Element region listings
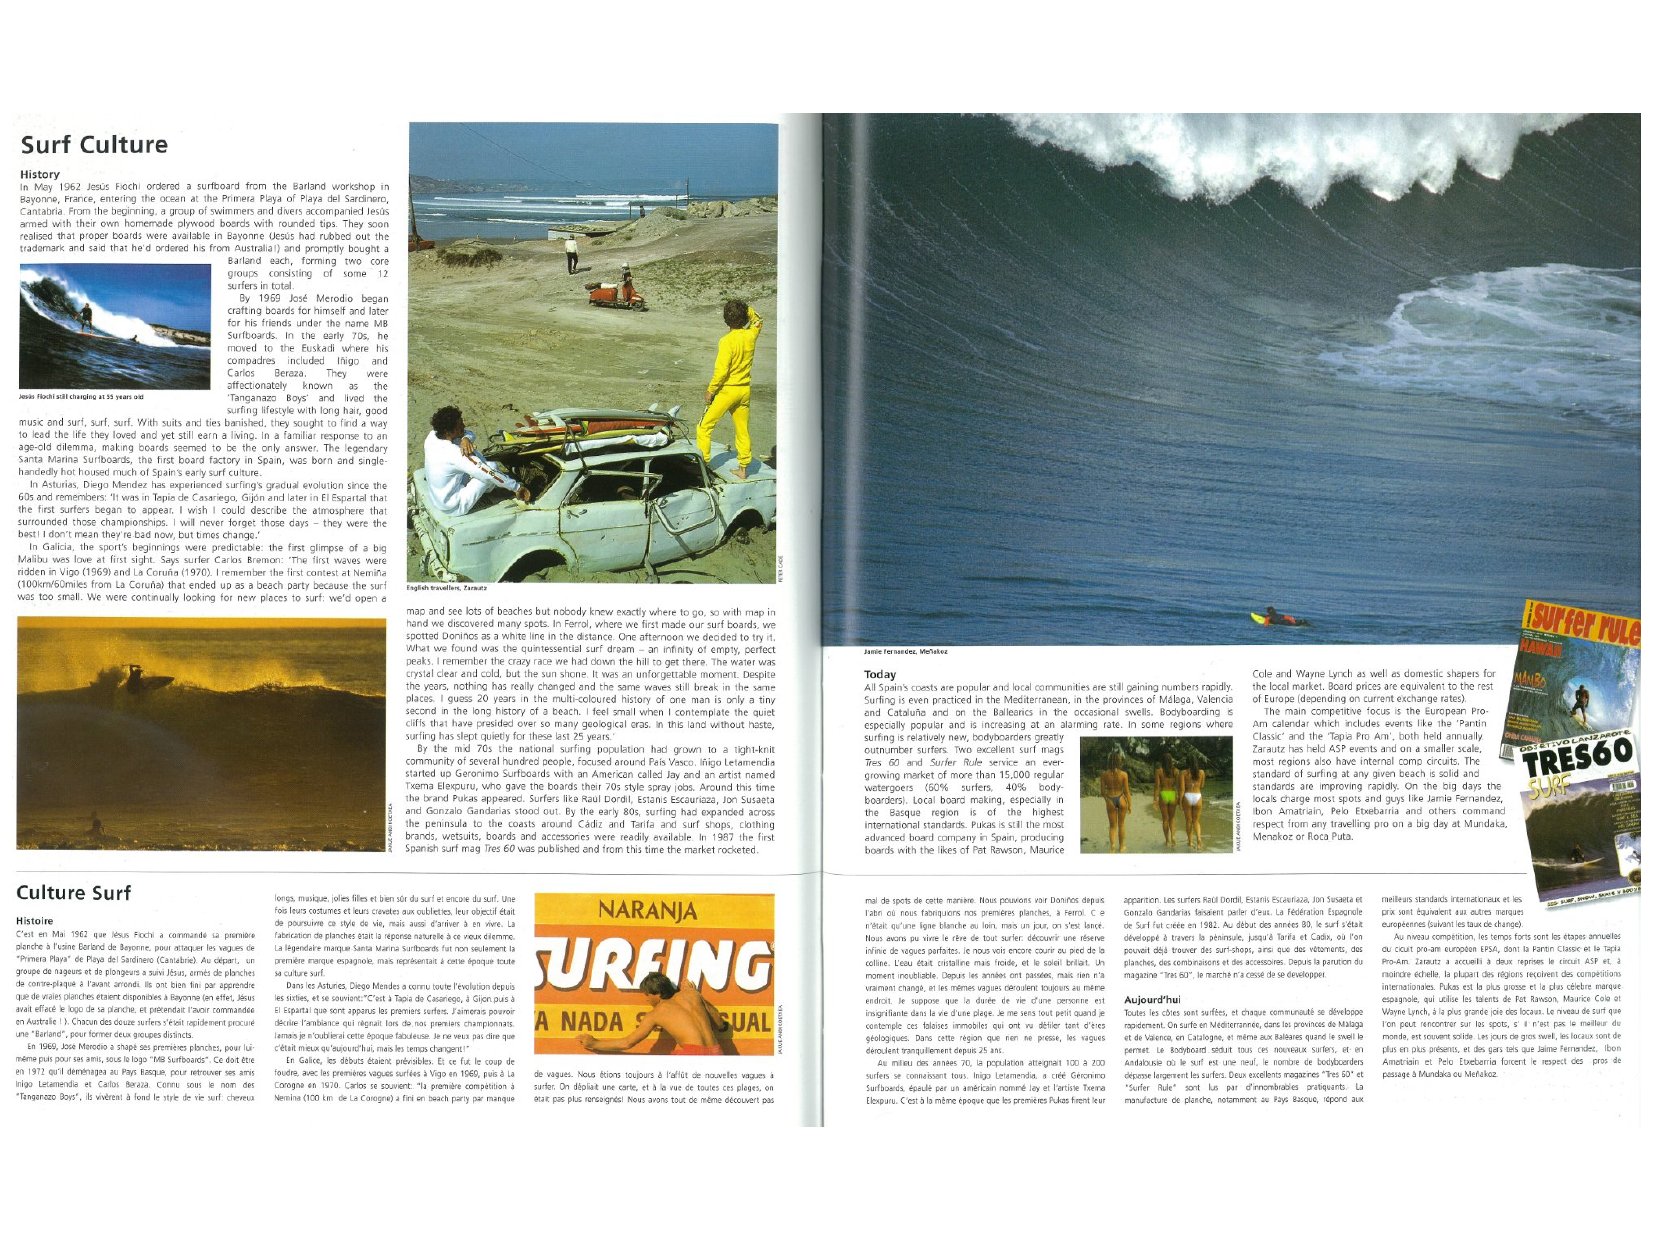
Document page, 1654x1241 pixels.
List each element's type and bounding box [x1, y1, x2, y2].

picture [12, 113, 1641, 1127]
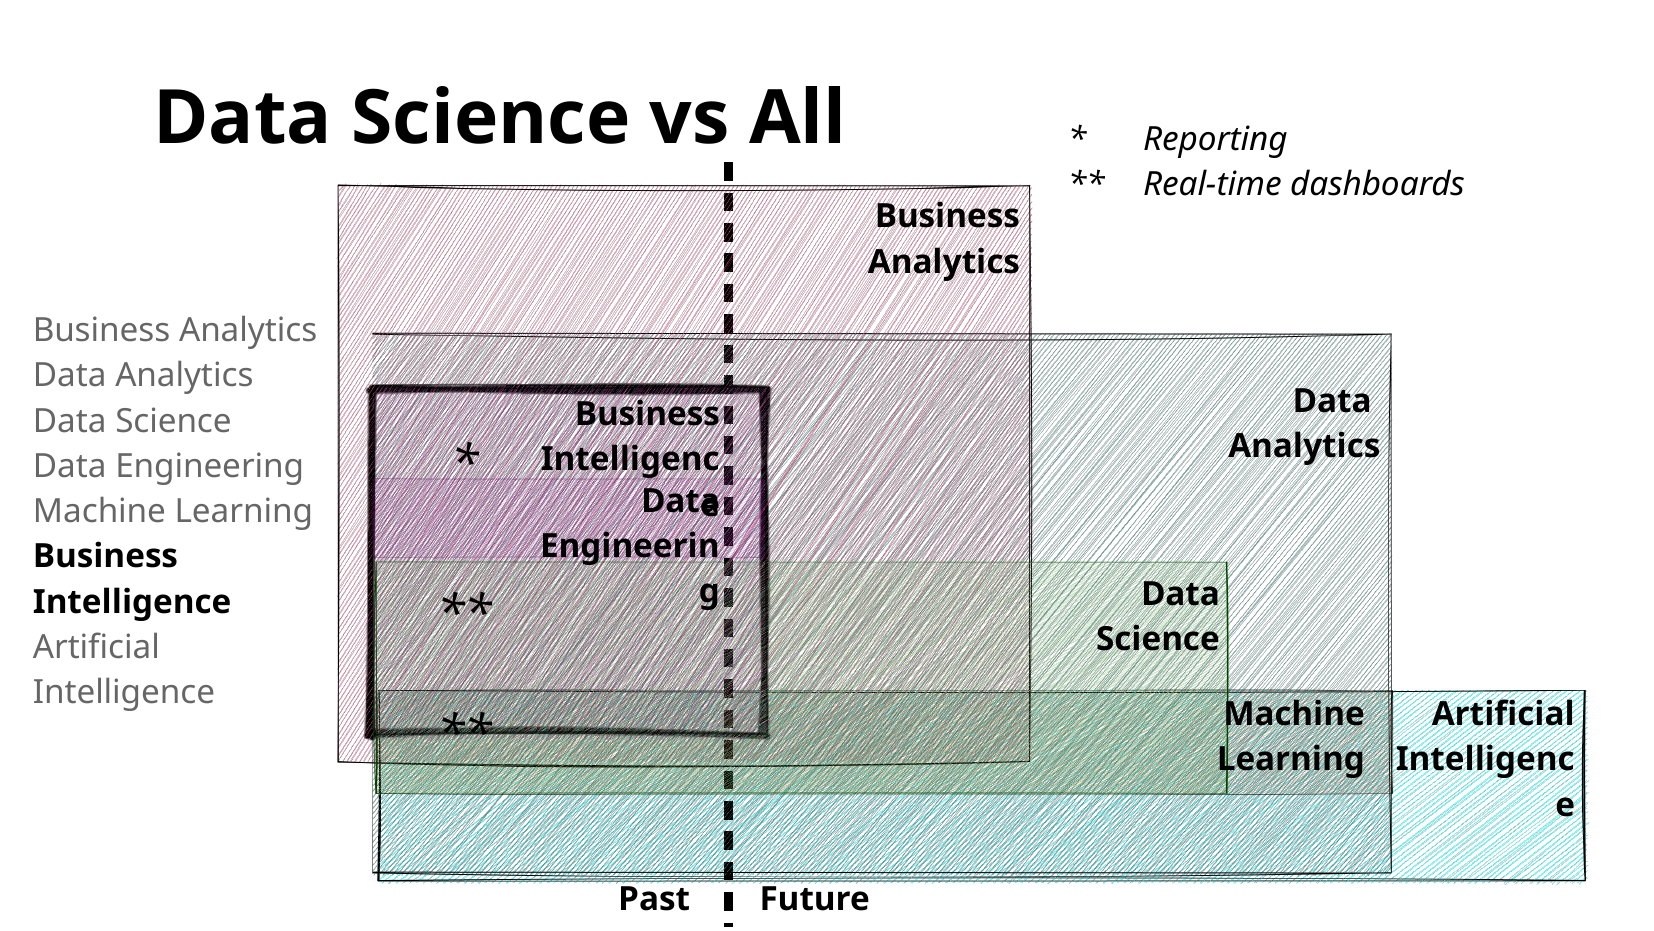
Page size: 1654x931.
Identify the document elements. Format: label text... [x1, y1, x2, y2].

text_box ** [389, 570, 541, 610]
text_box Data Science [1094, 570, 1220, 659]
text_box Business Analytics Data Analytics Data Science Data Engineering Machine Learning Business Intelligence Artificial Intelligence [18, 208, 327, 631]
text_box Data Analytics [1220, 376, 1381, 466]
picture [1440, 706, 1445, 715]
text_box ** [390, 690, 541, 730]
text_box Data Engineering [540, 476, 721, 566]
title Data Science vs All [82, 37, 1571, 193]
text_box Machine Learning [1175, 690, 1366, 779]
text_box Past [600, 874, 691, 919]
text_box Future [753, 874, 871, 919]
text_box * Reporting ** Real-time dashboards [1053, 107, 1636, 305]
picture [327, 169, 1591, 886]
text_box Business Intelligence [540, 390, 721, 452]
text_box Artificial Intelligence [1385, 690, 1576, 706]
text_box * [389, 420, 541, 460]
text_box Business Analytics [720, 192, 1021, 241]
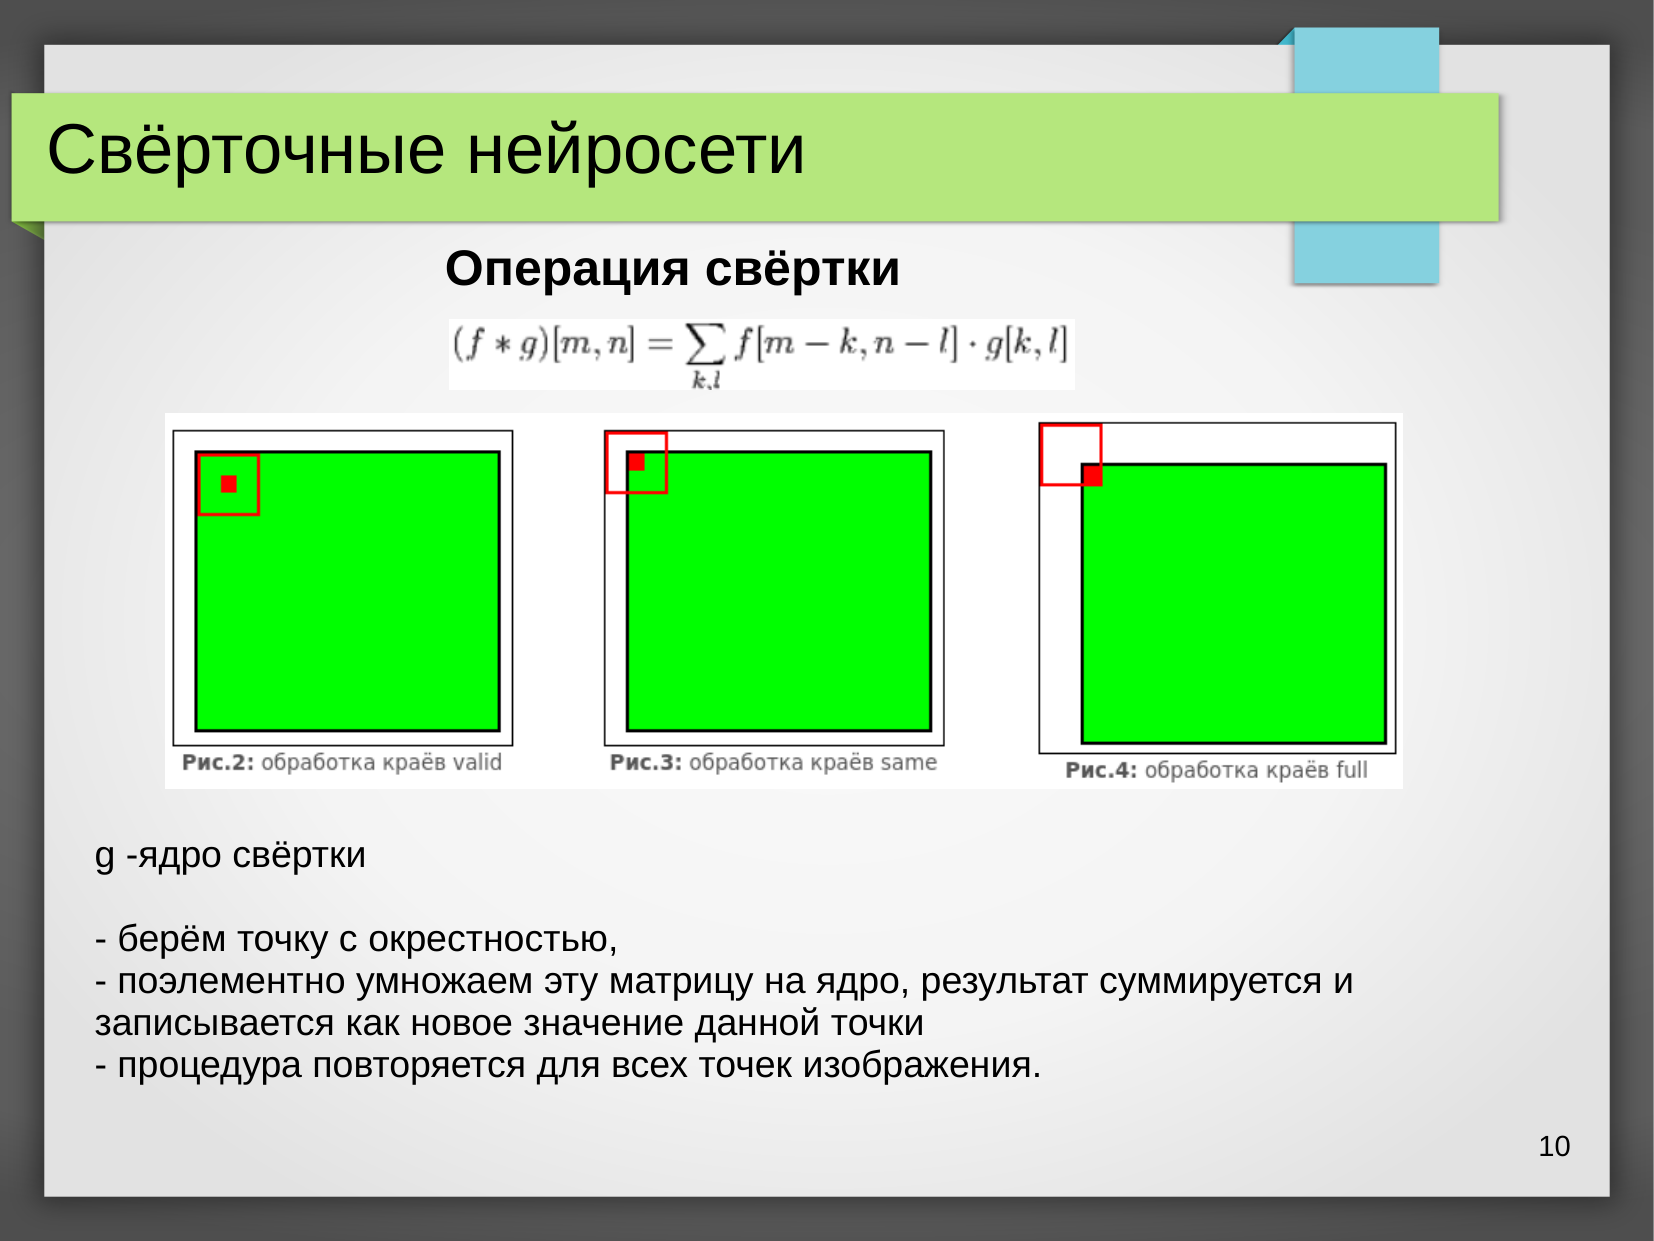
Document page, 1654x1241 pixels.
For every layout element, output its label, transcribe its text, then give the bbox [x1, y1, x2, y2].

WHAT IS REQUIRED:
Rewrite every one of the records above, replacing "Document page" with "Page image" and leaving everything else the same. Omit the pictures from your answer.

FULL ANSWER:
Page image, 1654x1241 pixels.
List each element's type and bounding box [x1, y1, x2, y2].

picture [12, 113, 1641, 1127]
Page size: 1654x931.
Identify the document elements. Format: label text... [x1, y1, x2, y2].

text_box ** [389, 570, 541, 610]
text_box Data Science [1094, 570, 1220, 659]
text_box Business Analytics Data Analytics Data Science Data Engineering Machine Learning Business Intelligence Artificial Intelligence [18, 208, 327, 631]
text_box Data Analytics [1220, 376, 1381, 466]
picture [1440, 706, 1445, 715]
text_box ** [390, 690, 541, 730]
text_box Data Engineering [540, 476, 721, 566]
title Data Science vs All [82, 37, 1571, 193]
text_box Machine Learning [1175, 690, 1366, 779]
text_box Past [600, 874, 691, 919]
text_box Future [753, 874, 871, 919]
text_box * Reporting ** Real-time dashboards [1053, 107, 1636, 305]
picture [327, 169, 1591, 886]
text_box Business Intelligence [540, 390, 721, 452]
text_box Artificial Intelligence [1385, 690, 1576, 706]
text_box * [389, 420, 541, 460]
text_box Business Analytics [720, 192, 1021, 241]
Page image, 1654x1241 pixels.
For every layout element, output its label, transcribe its text, then give the bbox [x1, y1, x2, y2].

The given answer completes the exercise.